All those people who were bitterly
[re]viewed now appear better in the light of our new “life”. Those whom we
thought had no value for us, still come to our mind and what they did to help
our study earlier, slowly turns respectable. This is about the average
relationship between people on a campus. Some who had earlier impressed us in
classroom or laboratory or library become greater in our esteem and we recall
their thought every now and then. When we meet our old friends, we faithfully
discuss old happenings and seem to agree on many things and depart with a sad
feeling that the “earlier life” would not return. As years roll by your value
for the alma mater gets entrenched
and enhanced and you long to go there. When you get a chance you would
certainly go there. You would always look for known faces. Rarely, you locate
all of those whom you had known. Some of
them are not there, the others we are unable to readily recognize. Time has
played on them to a point of thorough change. Only a few are recognizable with
symptoms of aging. Once, they spot you, they enquire of your welfare and
details of your position, place, family and request you to be visiting.
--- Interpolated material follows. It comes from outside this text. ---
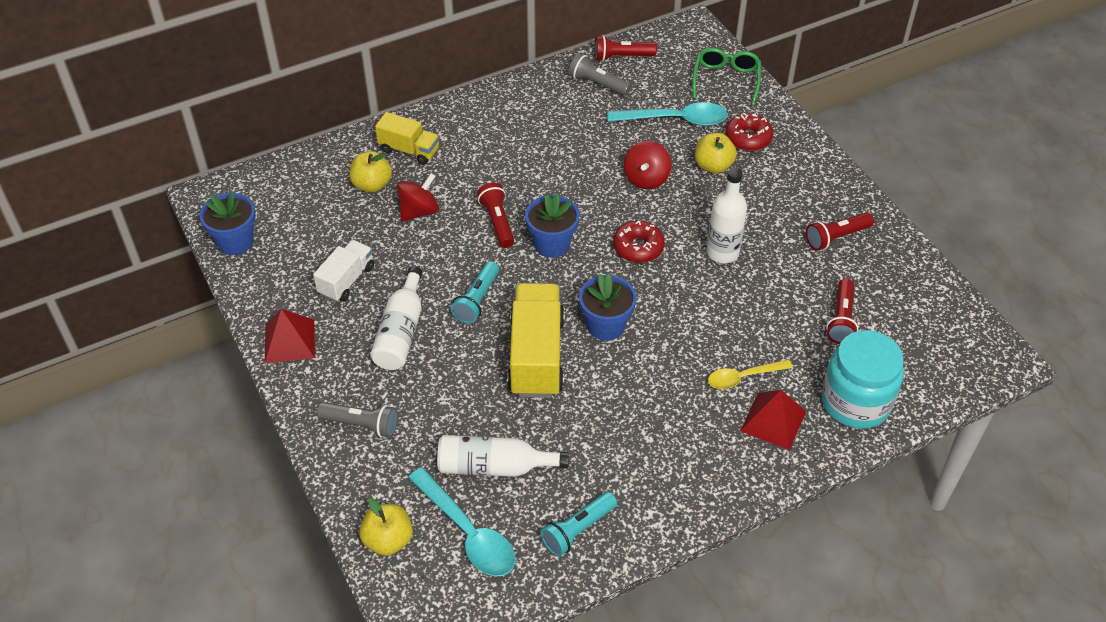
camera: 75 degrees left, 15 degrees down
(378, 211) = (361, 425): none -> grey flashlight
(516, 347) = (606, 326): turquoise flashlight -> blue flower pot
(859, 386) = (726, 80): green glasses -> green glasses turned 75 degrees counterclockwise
You keep
on trying to gather information of your old associates but gather very little
and vague ideas.
With a feeling of your sense of belonging, you look a stranger in ‘your own home’. But you are happy and sad. If one or two teachers are still there you would try to meet them and painfully remind them of your batch and the few mistakes you committed to them They receive you with pleasure and console you saying “those days of respect for teachers and the affectionate students are gone”. They too suggest ‘you to visit as often’.
The paradox:
We know our alma mater every inch. But we cherish visiting the place, though
aware of many things. You know your friends / associates/ respected teachers
have left the scene.
Still you want to be there; look at
those same old buildings ‘replaying’ within, your old truant with friends and
teachers and how you took some of them for a ride. Your present maturity makes
you regret for that bygone incident. Certainly it is not the empty class rooms
and halls you peep in. It is your mental bondage to these structures through
the then human relations that you cherish your alma mater. Even if none of your acquaintance is there, you would
not hesitate telling the people there that you are an old student. They would also
receive you but the bondage would not be there. So, dear friends an alma mater is not brick mortar, but
flesh and blood for the individual who cherishes it.